Луиза повернулась к нему лицом.
– Кое-что плохое, вроде того, что я наговорила тебе тогда у Шошанны. Но и кое-что хорошее тоже. Мне многое в ней нравилось. Мне нравилось, что она была язвительной и упертой. Она не подчинялась ничьим правилам. Когда блюстители нравственности подали в суд на издательство, выпустившее без купюр «Любовника леди Чаттерли», она купила книгу в магазине и дала ее мне прочитать. Мне тогда было двенадцать.
– Двенадцать?
– Да, двенадцать. – Луиза принялась методично обдирать красный кленовый лист вдоль прожилок, складывая обрывки в кучку на траве между собой и Леоном. – Она всегда верила, что я способна стать великой. Это очень давило, но в то же самое время, если откровенно, заставляло меня чувствовать себя особенной. Разумеется, я вечно ее разочаровывала, потому что демонстрировала только «неплохой уровень». Во время нашей последней беседы – я тогда еще училась в консерватории в Оберлине, а она уже была больна, – она разговаривала совсем с трудом, однако же умудрилась произнести «Четвертая виолончель?» с таким пренебрежением, что я потом неделю не притрагивалась к инструменту.

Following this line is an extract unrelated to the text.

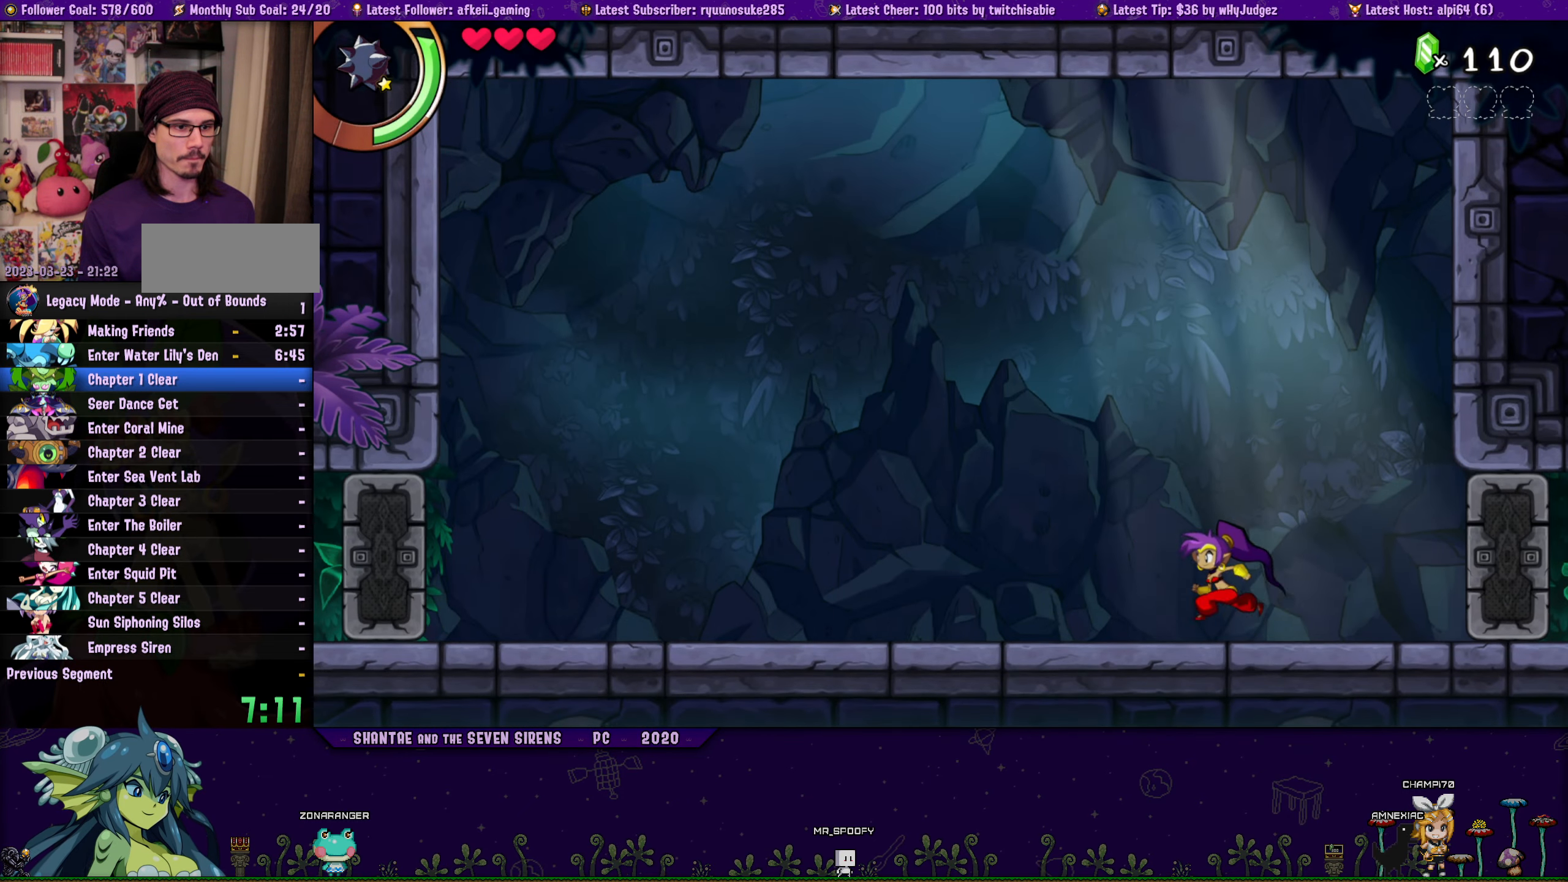
{"buttons": ["DPAD_LEFT"], "left_stick": "center", "right_stick": "center", "events": []}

Боже, как же я ее ненавидела. Но приятно было знать, что в мире есть человек, который считает меня способной на блестящие свершения. Мне уже этого не хватает.

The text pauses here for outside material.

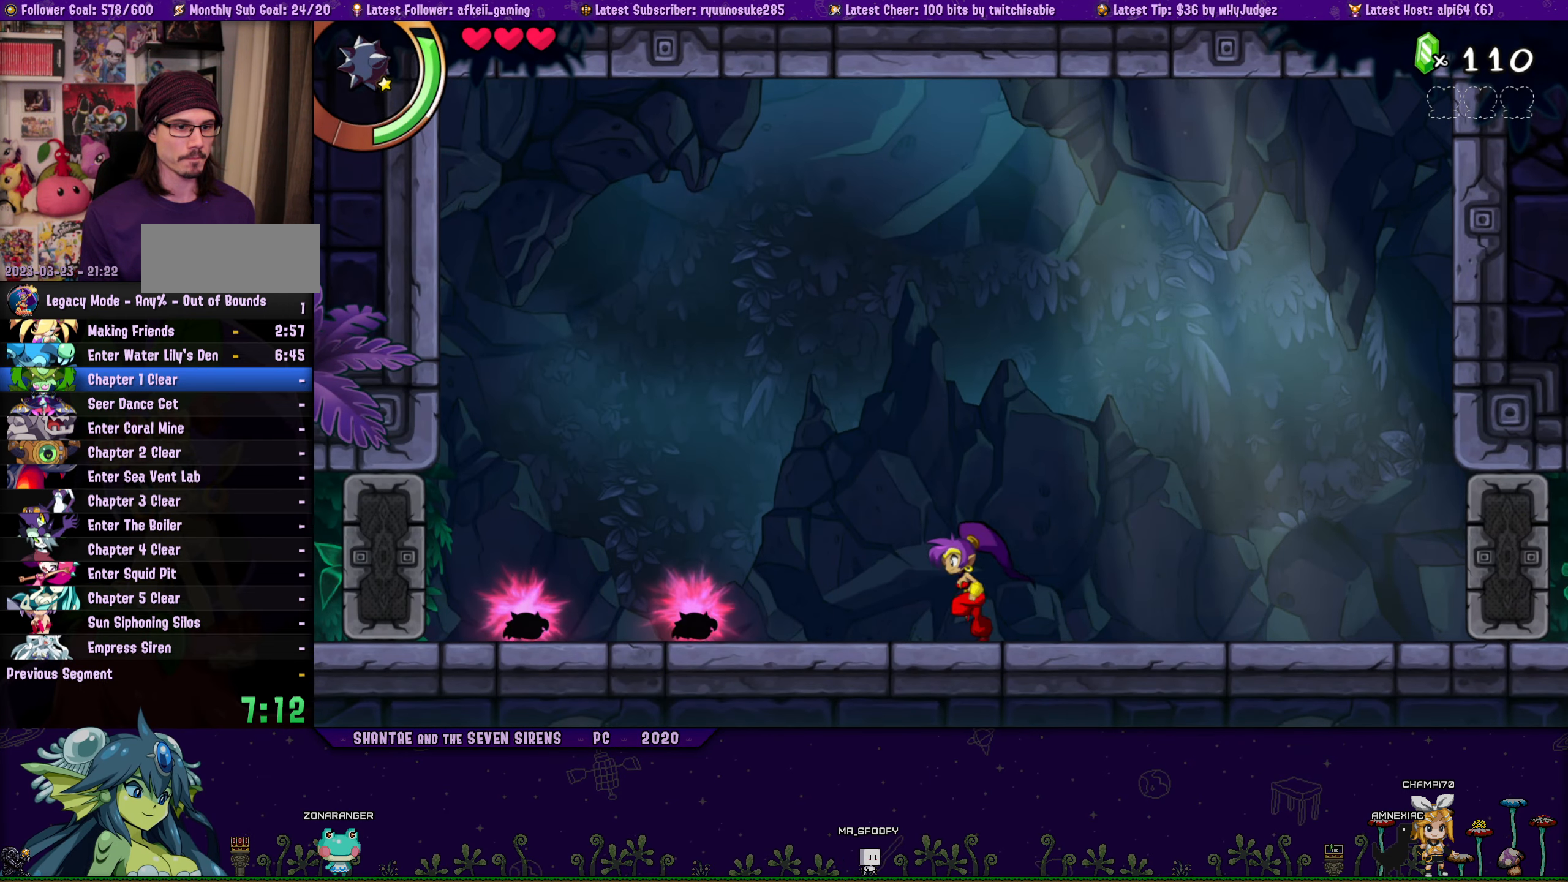
{"buttons": [], "left_stick": "center", "right_stick": "center", "events": [[66, "DPAD_LEFT", "up"], [200, "DPAD_LEFT", "down"], [450, "DPAD_LEFT", "up"]]}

Леон потянулся и взял ее за руку. Мимо них прошла замученная хасидская женщина в застиранном платке с выводком ребятишек мал мала меньше, цепляющихся за ее подол.
– Но больше всего я благодарна матери за то, что я не она. – Луиза кивнула на хасидку, которая кричала на своих детей на идиш, пытаясь загнать их в туннель, ведущий к реке. – Если бы у моей матери не было мрачной решимости и стремления вырваться из той жизни, это сейчас была бы я.
Леон мысленно наложил на хасидку лицо Луизы и на краткий безумный миг поверил, что это и в самом деле Луиза из альтернативной реальности. Он представил себе маленькую однообразную жизнь альтернативной Луизы, и ему стало невероятно грустно. Женщина один за другим высморкала три сопливых носа, в то время как самый младший беспрестанно дергал ее за юбку, и Леон испытал прилив горячей благодарности к матери Луизы.
– И как твоя мать вырвалась? – поинтересовался он.
– Я не знаю, – сказала Луиза. – Это тайна, покрытая мраком. Но в глубине души мне иногда кажется, что если она и вырвалась, то не до конца. Какая-то часть ее застряла в этом мире. Она не верила в Бога, но местечковые суеверия в нее въелись намертво. После ее смерти я обнаружила соль в карманах всех ее жакетов и на дне всех ее сумочек.
– Зачем ей понадобилось сыпать в карманы соль?
– Это все баббе-майзе, бабьи сказки, – нетерпеливо пояснила Луиза. – Когда покупаешь одежду или въезжаешь в новый дом, нужно положить соль в карманы и посыпать ею все углы в комнате, чтобы отогнать диббуков. Ну, злых духов. Разве в твоей семье так не делали?
– Нет, – покачал головой Леон. – Моя мать не склонна к суевериям. К ожесточенной враждебности – да, но не к суевериям.
– Ну а когда моя суперпродвинутая мама-психоаналитик отвезла меня в колледж, то насыпала соли во все четыре угла моей комнаты в общежитии. Мне пришлось соврать шиксе-соседке, что это от муравьев.
– Ну и как, донимали тебя духи? – фыркнул Леон. – Может, соль сработала.
– Очень смешно.
Луиза уселась и обхватила себя руками. Ему хотелось коснуться ее спины, но он побоялся, что она разозлится.
– Могу я кое в чем тебе признаться? – спросила она тоненьким голосом.
– Конечно.
– Мне кажется, она меня преследует. Моя мать. После того как я сбежала с шивы, она снится мне каждую ночь. И не просто снится, а терроризирует меня своими придирками. Что бы я ни делала, ей все не то и не так. И она мерещится мне по всему городу. Я много дней уже толком не спала. Не знаю, что нужно сделать, чтобы она оставила меня в покое.
Леон попытался придумать, как бы помягче сформулировать что-то вроде «это не она тебя преследует, это ты не можешь ее отпустить», но потом посмотрел, как Луиза обеими руками обнимает собственные колени, и благоразумно не стал ничего говорить. Он не мог сказать ей ничего такого, чего она не знала бы без него. У него не было никаких ценных соображений относительно горя, которыми он мог бы поделиться. Он до сих пор иногда по ночам с головой накрывался одеялом и думал: «Я не мужчина, я просто ворох одежды под одеялом».